Tal como resulta das conclusões da alegação de recurso, a ora Recorrente discorda da sentença recorrida que, julgando improcedente a impugnação judicial deduzida, manteve as liquidações adicionais de IVA e juros compensatórios dos anos de 2004 e 2005, no valor global de € 40.203,79.

Em síntese, pode afirmar-se que são dois os vectores em que assenta a discordância da Recorrente face ao decidido. Por um lado, na defesa, in casu, da verificação da caducidade do direito à liquidação no que respeita ao IVA de 2004 que, como se vê, o Tribunal a quo julgou não verificada. Por outro lado, e respeitando a ambas as liquidações, naquilo que reputa de carga tributária excessiva.

Começamos a nossa análise pela invocada caducidade do direito à liquidação do IVA de 2004.

Para assim concluir a Recorrente argumenta, invocando o disposto no artigo 46º, nº1 da LGT, nos seguintes termos: a acção de fiscalização externa iniciou-se no dia 14/11/08, suspendendo-se nessa data o prazo para a ocorrência da caducidade do direito à liquidação do imposto. Tal prazo, apenas poderia suspender-se por um período até seis meses. A acção inspectiva concluiu-se no dia 27/02/09, ou seja, ainda dentro do prazo de seis meses, mas sem o esgotar. A impugnante foi notificada da liquidação de IVA de 2004 em 12/05/09. A suspensão do prazo de caducidade deve corresponder apenas ao período da efectiva inspecção externa, devendo considerar-se cessada logo que esta termine. A liquidação do IVA de 2004 deveria ter ocorrido até 48 dias após o termo de tal inspecção ou seja até 15 de Abril de 2009, o que não aconteceu.

A sentença recorrida não acolheu esta argumentação e decidiu no sentido da não verificação da caducidade do direito à liquidação respeitante ao imposto de 2004. Para assim decidir, o Tribunal a quo, depois de considerar o prazo de caducidade aplicável - quatro anos - e de fixar o termo inicial de contagem do mesmo – 01/01/05 – (aspectos estes que não são objecto de controvérsia) concluiu, no essencial, nos seguintes termos: o prazo de caducidade suspende-se com a notificação ao contribuinte de início de acção inspectiva externa, mas esse efeito suspensivo cessa caso esta ultrapasse o período de seis meses contados a partir daquela notificação; se a acção inspectiva se concluir antes de decorridos aqueles seis meses, o efeito suspensivo do prazo de caducidade mantém-se até à notificação ao contribuinte da conclusão do procedimento inspectivo, pela elaboração do relatório final.

▸ **MATERIAL**:
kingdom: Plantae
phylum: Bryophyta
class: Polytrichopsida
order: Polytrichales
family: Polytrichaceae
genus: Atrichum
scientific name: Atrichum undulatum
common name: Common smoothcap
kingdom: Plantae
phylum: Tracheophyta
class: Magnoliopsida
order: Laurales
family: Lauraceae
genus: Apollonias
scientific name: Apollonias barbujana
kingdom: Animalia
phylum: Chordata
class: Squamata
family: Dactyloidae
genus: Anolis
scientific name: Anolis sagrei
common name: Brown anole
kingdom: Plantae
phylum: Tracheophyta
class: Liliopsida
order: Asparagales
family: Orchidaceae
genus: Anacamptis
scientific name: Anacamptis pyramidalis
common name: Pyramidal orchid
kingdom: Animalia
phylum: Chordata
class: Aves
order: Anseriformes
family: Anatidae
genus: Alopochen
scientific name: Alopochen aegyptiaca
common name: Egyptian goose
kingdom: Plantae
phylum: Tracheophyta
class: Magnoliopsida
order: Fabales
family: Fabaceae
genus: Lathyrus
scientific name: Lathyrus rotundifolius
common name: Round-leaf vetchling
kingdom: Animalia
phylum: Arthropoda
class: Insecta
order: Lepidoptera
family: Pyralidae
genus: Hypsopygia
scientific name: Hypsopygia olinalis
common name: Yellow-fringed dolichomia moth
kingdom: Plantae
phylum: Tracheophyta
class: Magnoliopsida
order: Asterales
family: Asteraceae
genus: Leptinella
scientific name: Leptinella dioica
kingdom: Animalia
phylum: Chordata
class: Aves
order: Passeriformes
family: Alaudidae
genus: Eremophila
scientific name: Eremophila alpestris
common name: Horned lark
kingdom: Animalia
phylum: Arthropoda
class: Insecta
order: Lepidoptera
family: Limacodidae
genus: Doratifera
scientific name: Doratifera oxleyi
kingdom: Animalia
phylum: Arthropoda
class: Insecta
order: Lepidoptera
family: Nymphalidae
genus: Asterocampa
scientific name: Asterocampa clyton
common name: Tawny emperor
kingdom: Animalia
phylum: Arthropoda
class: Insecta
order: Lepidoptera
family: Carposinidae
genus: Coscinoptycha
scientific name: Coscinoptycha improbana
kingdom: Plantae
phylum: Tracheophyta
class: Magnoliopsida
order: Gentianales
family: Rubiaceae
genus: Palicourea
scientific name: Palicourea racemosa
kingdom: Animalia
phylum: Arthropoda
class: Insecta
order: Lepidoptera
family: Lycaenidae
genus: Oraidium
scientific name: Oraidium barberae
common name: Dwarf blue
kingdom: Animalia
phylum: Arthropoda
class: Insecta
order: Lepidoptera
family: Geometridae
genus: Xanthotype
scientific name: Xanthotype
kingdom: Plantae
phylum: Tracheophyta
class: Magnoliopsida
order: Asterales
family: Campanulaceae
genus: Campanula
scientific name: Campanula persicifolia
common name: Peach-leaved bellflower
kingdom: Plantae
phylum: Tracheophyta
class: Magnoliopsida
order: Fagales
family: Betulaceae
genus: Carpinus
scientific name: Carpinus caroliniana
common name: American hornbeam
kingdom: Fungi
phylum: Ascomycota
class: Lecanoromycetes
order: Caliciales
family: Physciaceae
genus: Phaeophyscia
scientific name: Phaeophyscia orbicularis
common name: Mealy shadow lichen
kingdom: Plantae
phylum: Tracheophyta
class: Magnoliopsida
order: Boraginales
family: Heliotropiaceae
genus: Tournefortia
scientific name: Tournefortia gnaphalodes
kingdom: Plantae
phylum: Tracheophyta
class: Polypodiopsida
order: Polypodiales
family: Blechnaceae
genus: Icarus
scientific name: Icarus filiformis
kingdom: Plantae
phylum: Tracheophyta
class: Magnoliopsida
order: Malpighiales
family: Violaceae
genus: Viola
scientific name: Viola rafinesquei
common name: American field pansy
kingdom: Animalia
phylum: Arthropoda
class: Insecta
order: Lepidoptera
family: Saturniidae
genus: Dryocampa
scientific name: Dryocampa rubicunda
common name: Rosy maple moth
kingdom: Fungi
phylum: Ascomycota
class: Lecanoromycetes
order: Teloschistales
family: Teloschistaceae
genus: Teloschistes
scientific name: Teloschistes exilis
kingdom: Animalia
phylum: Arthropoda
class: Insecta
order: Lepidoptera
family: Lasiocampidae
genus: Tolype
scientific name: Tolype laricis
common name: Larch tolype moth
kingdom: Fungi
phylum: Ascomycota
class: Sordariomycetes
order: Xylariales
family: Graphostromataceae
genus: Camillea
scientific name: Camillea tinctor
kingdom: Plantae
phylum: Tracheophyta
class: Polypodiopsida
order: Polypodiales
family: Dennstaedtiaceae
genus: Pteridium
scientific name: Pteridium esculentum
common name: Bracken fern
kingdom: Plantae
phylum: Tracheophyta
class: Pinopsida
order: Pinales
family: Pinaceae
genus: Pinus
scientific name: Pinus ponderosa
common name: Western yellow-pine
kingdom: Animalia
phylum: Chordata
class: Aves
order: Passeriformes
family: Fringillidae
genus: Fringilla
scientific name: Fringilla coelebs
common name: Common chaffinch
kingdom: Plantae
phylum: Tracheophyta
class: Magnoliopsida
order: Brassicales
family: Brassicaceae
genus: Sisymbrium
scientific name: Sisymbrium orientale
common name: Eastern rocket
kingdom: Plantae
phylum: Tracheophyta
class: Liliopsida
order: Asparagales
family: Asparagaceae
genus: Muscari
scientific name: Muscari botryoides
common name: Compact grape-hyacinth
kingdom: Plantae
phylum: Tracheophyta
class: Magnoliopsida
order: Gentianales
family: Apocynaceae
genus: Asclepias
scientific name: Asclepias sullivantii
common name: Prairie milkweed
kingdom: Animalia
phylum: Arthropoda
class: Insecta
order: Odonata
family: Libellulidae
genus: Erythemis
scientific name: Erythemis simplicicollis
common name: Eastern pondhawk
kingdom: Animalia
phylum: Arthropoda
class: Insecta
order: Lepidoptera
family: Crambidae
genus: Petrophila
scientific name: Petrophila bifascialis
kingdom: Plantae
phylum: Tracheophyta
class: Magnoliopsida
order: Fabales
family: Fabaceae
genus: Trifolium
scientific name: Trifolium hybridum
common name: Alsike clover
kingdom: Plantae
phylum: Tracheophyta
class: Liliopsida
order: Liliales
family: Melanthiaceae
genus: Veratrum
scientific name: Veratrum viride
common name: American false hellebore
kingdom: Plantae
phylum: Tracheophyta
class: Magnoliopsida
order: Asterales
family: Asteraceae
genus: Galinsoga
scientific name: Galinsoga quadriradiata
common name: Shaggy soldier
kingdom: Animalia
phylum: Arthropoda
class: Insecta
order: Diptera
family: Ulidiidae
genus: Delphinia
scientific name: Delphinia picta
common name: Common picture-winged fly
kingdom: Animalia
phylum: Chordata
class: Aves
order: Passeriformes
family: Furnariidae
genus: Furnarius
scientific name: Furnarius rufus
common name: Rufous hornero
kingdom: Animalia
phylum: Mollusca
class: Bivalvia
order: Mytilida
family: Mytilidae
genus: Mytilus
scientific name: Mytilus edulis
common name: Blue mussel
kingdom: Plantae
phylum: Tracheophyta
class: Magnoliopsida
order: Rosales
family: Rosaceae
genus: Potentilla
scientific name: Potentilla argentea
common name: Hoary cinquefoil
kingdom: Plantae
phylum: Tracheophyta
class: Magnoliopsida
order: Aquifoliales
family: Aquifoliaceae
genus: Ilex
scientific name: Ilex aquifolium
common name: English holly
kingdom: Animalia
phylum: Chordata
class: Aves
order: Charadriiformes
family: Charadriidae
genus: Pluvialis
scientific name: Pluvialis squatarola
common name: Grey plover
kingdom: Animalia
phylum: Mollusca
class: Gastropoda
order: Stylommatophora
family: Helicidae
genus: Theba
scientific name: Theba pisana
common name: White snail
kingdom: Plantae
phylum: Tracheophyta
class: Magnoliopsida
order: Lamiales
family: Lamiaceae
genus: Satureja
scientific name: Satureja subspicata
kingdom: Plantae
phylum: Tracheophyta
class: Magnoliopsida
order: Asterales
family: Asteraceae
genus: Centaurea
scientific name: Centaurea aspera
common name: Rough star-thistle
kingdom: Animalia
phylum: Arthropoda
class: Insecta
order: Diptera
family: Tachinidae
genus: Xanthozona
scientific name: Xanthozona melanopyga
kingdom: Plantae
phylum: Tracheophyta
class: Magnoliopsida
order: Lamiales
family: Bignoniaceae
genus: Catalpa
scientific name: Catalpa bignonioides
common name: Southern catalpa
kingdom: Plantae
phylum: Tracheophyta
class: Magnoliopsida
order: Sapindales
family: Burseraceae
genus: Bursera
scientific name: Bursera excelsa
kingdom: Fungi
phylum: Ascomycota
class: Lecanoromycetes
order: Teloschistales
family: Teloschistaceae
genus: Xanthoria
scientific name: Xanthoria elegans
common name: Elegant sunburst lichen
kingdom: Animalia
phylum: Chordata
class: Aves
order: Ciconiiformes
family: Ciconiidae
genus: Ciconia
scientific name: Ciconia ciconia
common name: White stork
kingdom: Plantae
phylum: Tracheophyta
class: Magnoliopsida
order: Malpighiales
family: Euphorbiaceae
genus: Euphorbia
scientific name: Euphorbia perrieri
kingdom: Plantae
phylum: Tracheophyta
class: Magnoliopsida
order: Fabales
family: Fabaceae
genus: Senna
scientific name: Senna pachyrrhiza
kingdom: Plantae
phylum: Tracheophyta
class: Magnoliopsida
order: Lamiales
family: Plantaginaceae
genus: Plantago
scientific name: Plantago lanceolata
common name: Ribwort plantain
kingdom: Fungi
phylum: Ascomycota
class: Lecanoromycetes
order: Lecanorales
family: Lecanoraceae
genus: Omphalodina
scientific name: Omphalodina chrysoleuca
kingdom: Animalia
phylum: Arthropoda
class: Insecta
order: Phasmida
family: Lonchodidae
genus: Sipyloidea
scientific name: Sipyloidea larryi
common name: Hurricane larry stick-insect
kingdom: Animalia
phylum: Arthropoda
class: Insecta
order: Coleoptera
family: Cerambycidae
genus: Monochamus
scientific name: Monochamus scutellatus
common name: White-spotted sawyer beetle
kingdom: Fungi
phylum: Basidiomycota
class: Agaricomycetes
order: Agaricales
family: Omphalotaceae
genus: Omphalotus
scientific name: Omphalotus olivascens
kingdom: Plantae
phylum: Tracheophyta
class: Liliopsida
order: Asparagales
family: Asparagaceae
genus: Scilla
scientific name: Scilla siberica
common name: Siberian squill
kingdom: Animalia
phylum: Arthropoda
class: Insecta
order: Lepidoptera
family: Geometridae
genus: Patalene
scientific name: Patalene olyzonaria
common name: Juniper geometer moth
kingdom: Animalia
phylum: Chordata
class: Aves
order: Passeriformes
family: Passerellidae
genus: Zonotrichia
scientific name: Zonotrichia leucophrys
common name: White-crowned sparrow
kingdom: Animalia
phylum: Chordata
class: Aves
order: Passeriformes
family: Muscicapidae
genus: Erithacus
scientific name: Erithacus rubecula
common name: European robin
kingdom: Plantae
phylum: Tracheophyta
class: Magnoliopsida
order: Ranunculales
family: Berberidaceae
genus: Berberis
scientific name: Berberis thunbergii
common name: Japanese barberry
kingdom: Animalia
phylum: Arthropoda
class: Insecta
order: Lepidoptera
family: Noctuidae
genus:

▸ **TAREFAS PROPOSTAS**:
a) Diga se cada afirmação concorda com o texto sobre a caducidade do IVA de 2004, respondendo sim ou não e citando as palavras do texto que o decidem: (i) A ação de fiscalização externa começou em 14/11/08. (ii) O valor global das liquidações mantidas ultrapassa 50.000 euros. (iii) A impugnante foi notificada da liquidação de IVA de 2004 em abril de 2009.
b) Segundo o texto sobre a caducidade do IVA de 2004, que prazo de caducidade o Tribunal a quo considerou aplicável?
c) Prolongue o texto sobre a caducidade do IVA de 2004 a partir da última frase apresentada.

▸ **RESULTADOS**:
a)
(i) Sim: "a acção de fiscalização externa iniciou-se no dia 14/11/08"
(ii) Não: "no valor global de € 40.203,79"
(iii) Não: "A impugnante foi notificada da liquidação de IVA de 2004 em 12/05/09."

b) Quatro anos.

c)
Tal entendimento, aplicado ao caso sub judice, determinou, tal como resulta da sentença, que “o prazo de quatro anos que se iniciou em 1/1/2005, não tinha ainda decorrido quando, em 6/11/2008, a Impugnante foi notificada do inicio da acção inspectiva externa, faltando 48 dias para se completar, e a suspensão do decurso daquele prazo de caducidade assim operada só conheceu o seu termo com a notificação do relatório final que ocorreu em 15/04/2009, data a partir da qual se reiniciou a contagem do prazo de caducidade até então suspenso. E assim sendo, em 12/05/2009, data em que a Impugnante foi notificada da liquidação respectiva, ainda não havia decorrido o prazo de caducidade do direito a liquidação, conforme se dispõe nos artigos 45° e 46° da LGT e 62° do RCPIT”.

Ora, a decisão quanto à não verificação da caducidade do direito à liquidação do IVA de 2004 não pode deixar de merecer a nossa concordância.

No essencial, o que afasta a Recorrente do decidido prende-se com o momento em que se deve considerar como correspondendo à conclusão do procedimento inspectivo. Para a Recorrente, releva aqui o disposto no artigo 61º, nº1 do RCPIT e, como tal, “os actos de inspecção consideram-se concluídos na data da notificação da nota de diligência, verificando-se que, no caso em apreço, foram concluídos a 27 de Fevereiro de 2009”. Para o Tribunal a quo, releva, antes, a notificação ao contribuinte da conclusão do procedimento inspectivo, com a elaboração do relatório final.

E, já o dissemos, a razão está no decidido pelo Tribunal recorrido que, de resto, na sua análise, seguiu de muito perto aquela que é a jurisprudência do STA quanto a esta questão.

Vejamos.

Importa ter presente o disposto no artigo 46º, nº1 da LGT, na redacção à data aplicável (conferida pela Lei n.º 32-B/2002 de 30 de Dezembro). Assim:

“1 - O prazo de caducidade suspende-se com a notificação ao contribuinte, nos termos legais, da ordem de serviço ou despacho no início da acção de inspecção externa, cessando, no entanto, esse efeito, contando-se o prazo desde o seu início, caso a duração da inspecção externa tenha ultrapassado o prazo de seis meses após a notificação”.

Como se escreveu no acórdão do STA, de 20/10/10 (proc. 0112/10), que aqui passaremos a seguir, “embora estas normas (leia-se, os artigos 45º, nº1 e 46º, nº1 da LGT e os artigos 61º, nº1 e 62º do RCPIT), bem como a norma do art. 36° do RCPIT, também invocado pela recorrente, exprimam alguma imprecisão terminológica na utilização das expressões acção de inspecção e procedimento de inspecção, trata-se de expressões que designam conceitos com conteúdos distintos, mas sem que dessa distinção se possa extrair a consequência jurídica pretendida pela recorrente: de que a suspensão do prazo de caducidade da liquidação cessa com a notificação ao inspeccionado da conclusão dos actos de inspecção e não com a elaboração do relatório final de inspecção (art. 61° n° 1 e 62° nº 1 do RCPIT).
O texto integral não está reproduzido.